Bands edges for Fe and Ti bands at $\mathrm{\Gamma }$ point, and O bands at the $M$ point, for VCA nuclear charge equal to 22.00, 22.05, and 22.10.

Figure 8

Difference density, in ${10}^{-3}$ a.u., of $\rho$(1FeSeSTO) minus cells with Se replaced by a fraction $x$ of S or Te, $x=0.5$ and 1.0, as noted. The horizontal black separating line denotes where the color scale has been changed, because the differences are so much larger in the lower subpanels.
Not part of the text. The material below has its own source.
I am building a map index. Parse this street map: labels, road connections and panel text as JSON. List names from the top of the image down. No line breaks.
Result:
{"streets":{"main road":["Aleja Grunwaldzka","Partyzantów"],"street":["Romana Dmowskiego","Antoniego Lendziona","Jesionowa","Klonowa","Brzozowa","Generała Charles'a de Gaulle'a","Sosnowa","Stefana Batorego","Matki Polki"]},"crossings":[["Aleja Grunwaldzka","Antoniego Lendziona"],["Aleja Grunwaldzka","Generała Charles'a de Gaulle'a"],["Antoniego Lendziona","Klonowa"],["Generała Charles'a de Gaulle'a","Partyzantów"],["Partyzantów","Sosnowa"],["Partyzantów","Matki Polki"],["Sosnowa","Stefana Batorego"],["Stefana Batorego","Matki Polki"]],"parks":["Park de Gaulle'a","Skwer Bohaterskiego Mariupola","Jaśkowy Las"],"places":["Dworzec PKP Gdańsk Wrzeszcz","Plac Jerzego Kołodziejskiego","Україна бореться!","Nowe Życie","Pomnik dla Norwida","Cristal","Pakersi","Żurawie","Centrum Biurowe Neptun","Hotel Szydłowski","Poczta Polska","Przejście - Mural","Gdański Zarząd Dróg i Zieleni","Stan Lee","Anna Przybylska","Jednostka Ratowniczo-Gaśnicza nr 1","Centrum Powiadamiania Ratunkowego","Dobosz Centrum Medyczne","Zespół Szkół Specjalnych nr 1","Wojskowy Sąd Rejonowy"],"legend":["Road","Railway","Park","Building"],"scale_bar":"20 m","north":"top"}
Left color scale on the left is for upper subpanels, the one on the right is for the lower subpanels containing the Fe-$X$ chain.

Figure 9

(a) Orbital occupation differences, in ${10}^{-3}$, versus a normalized mean electropositivity difference $x$, supposing $x=-1$ for S, 0 for Se, and +1 for Te, and (b) the net change of charge in all Fe $d$ orbitals.  The nonlinearities are discussed in the text.

Figure 10

Bands of (a) 1FeSeSTO and (b) for a 25% K overlayer 1FeSeSTO. The Fermi level (set to zero in each figure) increases by 0.2 eV, just enough to fill the hole bands at $\mathrm{\Gamma }$.